● **Material provided**:
Segment Open
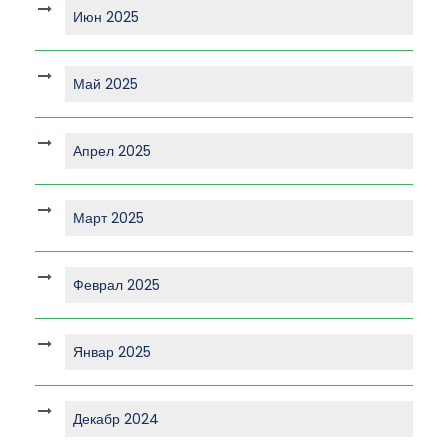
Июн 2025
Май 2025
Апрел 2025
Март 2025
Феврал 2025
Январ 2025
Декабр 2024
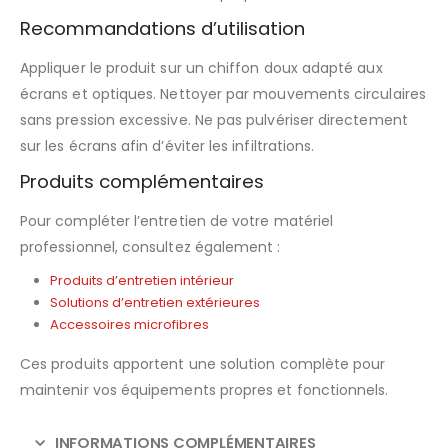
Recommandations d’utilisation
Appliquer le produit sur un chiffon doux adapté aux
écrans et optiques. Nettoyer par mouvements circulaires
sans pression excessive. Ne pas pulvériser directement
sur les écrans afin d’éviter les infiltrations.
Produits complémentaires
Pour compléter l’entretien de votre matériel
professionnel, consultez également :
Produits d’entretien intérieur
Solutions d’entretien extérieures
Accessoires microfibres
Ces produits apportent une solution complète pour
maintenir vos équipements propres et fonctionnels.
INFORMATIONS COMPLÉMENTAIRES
Segment Closed
Segment Open
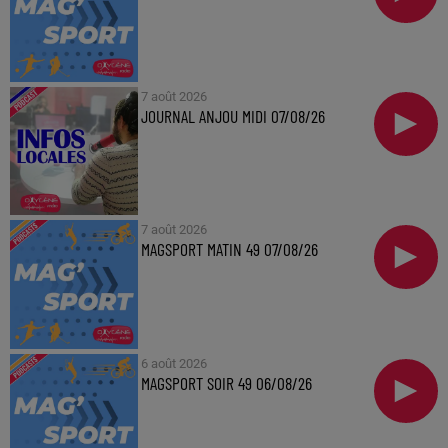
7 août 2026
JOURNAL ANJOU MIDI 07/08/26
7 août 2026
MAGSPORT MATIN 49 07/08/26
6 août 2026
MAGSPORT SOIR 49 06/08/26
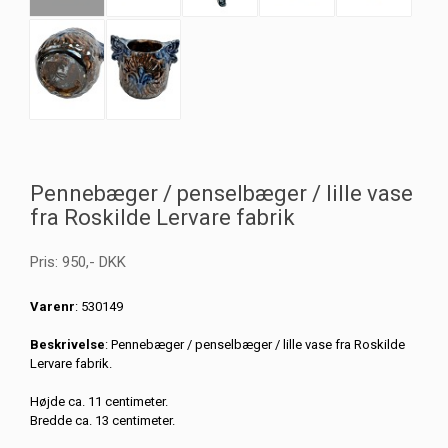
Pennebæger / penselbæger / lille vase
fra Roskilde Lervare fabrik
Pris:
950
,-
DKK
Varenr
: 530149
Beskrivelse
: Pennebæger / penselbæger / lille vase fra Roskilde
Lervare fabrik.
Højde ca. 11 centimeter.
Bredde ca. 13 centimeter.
Segment Closed
Segment Open
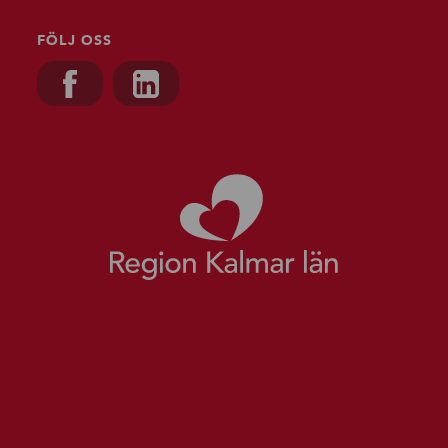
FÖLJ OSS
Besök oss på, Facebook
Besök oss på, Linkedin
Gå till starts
Segment Closed
● **Task prompt**:
Copy out the items word for word, starting with the line that contains "Recommandations d’utilisation" and continuing through the line that contains "INFORMATIONS COMPLÉMENTAIRES". Include both of those lines.

● **Task result**:
Recommandations d’utilisation
Appliquer le produit sur un chiffon doux adapté aux
écrans et optiques. Nettoyer par mouvements circulaires
sans pression excessive. Ne pas pulvériser directement
sur les écrans afin d’éviter les infiltrations.
Produits complémentaires
Pour compléter l’entretien de votre matériel
professionnel, consultez également :
Produits d’entretien intérieur
Solutions d’entretien extérieures
Accessoires microfibres
Ces produits apportent une solution complète pour
maintenir vos équipements propres et fonctionnels.
INFORMATIONS COMPLÉMENTAIRES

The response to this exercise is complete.